As was discussed above, case law in other states suggests that all factors of the multi-factor test should be considered, and the facts of the case should be evaluated to determine if the essence of the agreement has been violated. The court in State of Indiana v. IBM took the position that performance metrics that failed to meet certain levels did not violate the main objective of that agreement—namely, to have a better welfare eligibility system. However, performance metrics are typically heavily negotiated items in an outsourcing contract; the State of Indiana was purchasing not only a welfare system that worked better than the worst system in the country, but one that met certain performance metrics for the price it agreed to pay.
In light of this uncertainty, there are several measures a customer of outsourcing services can implement to minimize the chance of a similar judgment and provide more assurances that a court will support a termination for material breach:
- Memorialize specific events that the parties agree would constitute material breach, such as failure to meet a specified number of service levels or intellectual property theft, and that would allow termination without the payment of termination charges. A court will enforce these negotiated items, but, even if a breach does not meet the requirements of these “bright line” events, they can still be useful in assessing whether the breach in question is material and offering the court some guidance.
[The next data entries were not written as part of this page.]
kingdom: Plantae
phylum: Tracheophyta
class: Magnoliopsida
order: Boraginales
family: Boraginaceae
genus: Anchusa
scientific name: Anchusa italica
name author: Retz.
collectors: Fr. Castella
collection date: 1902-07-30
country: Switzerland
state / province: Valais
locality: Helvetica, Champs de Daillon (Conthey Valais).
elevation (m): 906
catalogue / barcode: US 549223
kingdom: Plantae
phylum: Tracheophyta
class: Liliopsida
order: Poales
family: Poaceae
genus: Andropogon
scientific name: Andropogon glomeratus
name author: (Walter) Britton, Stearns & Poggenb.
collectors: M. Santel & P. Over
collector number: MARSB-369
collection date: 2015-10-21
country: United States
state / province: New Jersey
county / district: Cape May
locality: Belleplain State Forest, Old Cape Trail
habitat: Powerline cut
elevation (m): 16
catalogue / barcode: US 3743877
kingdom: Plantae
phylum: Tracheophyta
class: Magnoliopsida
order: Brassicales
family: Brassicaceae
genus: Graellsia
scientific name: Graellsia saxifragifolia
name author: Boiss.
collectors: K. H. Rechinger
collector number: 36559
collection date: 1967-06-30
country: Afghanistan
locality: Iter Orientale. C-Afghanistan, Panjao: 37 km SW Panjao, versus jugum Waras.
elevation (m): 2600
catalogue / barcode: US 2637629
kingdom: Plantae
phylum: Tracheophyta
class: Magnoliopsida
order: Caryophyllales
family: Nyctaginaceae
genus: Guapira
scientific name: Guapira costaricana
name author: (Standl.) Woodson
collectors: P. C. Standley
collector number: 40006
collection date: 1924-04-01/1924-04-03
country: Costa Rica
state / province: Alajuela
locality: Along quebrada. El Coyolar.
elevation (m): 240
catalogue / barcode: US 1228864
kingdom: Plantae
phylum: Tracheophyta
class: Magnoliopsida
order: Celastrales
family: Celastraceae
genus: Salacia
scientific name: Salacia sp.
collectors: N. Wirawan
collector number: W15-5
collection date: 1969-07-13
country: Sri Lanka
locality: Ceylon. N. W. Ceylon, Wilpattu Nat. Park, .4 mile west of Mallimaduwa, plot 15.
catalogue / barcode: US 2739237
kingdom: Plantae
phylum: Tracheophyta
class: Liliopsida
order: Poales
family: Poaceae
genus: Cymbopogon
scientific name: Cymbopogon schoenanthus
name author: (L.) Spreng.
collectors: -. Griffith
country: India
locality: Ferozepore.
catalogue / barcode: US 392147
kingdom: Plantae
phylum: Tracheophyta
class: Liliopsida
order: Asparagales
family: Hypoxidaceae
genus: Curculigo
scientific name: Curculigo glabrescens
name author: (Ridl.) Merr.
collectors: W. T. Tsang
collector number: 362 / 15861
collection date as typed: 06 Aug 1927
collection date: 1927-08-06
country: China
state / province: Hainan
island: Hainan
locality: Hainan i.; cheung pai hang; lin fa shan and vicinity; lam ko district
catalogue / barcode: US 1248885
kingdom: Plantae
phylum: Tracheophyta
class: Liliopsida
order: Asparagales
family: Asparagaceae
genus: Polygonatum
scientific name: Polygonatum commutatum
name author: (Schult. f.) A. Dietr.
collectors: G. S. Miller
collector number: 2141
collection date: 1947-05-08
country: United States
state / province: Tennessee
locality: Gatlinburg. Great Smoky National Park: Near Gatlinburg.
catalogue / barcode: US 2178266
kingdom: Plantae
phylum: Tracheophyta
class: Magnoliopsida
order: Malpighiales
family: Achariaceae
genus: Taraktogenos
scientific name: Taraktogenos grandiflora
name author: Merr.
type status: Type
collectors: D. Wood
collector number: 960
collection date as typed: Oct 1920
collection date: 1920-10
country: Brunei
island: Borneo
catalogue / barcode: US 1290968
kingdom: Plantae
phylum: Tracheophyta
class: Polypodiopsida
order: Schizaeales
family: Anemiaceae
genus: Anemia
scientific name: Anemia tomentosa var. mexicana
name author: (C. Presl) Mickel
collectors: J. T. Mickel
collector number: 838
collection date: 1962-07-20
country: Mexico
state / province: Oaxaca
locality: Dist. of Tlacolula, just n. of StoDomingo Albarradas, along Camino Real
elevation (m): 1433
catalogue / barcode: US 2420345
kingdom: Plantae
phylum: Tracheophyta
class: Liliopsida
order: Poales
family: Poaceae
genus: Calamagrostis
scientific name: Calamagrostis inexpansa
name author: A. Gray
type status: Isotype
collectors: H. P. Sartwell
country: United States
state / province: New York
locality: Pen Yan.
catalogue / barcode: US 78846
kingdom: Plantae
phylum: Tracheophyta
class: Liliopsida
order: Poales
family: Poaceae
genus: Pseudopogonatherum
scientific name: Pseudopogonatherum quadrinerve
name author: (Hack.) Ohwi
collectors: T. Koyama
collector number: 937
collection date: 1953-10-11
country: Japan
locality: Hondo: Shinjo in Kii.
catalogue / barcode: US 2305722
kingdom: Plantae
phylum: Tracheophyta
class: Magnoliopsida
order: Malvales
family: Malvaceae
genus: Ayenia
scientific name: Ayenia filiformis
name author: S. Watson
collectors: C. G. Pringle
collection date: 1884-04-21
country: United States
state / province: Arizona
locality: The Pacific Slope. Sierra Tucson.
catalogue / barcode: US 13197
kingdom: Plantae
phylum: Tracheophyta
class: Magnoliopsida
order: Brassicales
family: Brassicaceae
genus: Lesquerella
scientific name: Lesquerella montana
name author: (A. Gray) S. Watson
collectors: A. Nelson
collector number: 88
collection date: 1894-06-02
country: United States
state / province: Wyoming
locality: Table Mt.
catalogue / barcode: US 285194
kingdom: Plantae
- Include a notice requirement in the agreement prior to terminating for a “bright line” material breach event and provide an opportunity to cure the defect. Notice to the supplier will reveal any arguments it may have that the conduct at issue does not meet the “bright line” test.
- In addition to memorializing specific “bright line” material breach events, ensure that the agreement has a general material breach provision. Ensure that important operational items are the subject of performance measurements. For example, the call center in the agreement between the State of Indiana and IBM did not have a service level to measure the timeliness of answering phone calls, a fairly standard call center metric.
- Define specific standards of performance and try to avoid ambiguous terms, such as “industry standards” or performance that is “appropriate,” “sufficient” or a “best practice.”
- Ensure that service levels have meaningful service level credit amounts to stress the importance of achieving those measurements. In State of Indiana v. IBM, the court commented that the service level credits were “miniscule” and consequently failed to give much weight to the importance of missed service levels.
- Try to minimize the number of service levels to avoid diluting the “At Risk Amount;” if this cannot be achieved without compromising operational performance, group service levels in a few performance categories.
- Do not position service level credits as liquidated damages. In State of Indiana v. IBM, the service level credits at issue were actually labeled “liquated damages” in the agreement, and the court viewed IBM’s payment of these “liquated damages” as an alternative means of performance. Most customers prefer to have the service levels met rather than to receive financial compensation for missed performance.
- Break up big projects into smaller deliverables with measurable results.
- Set service levels that allow for termination if performance falls below a predefined metric.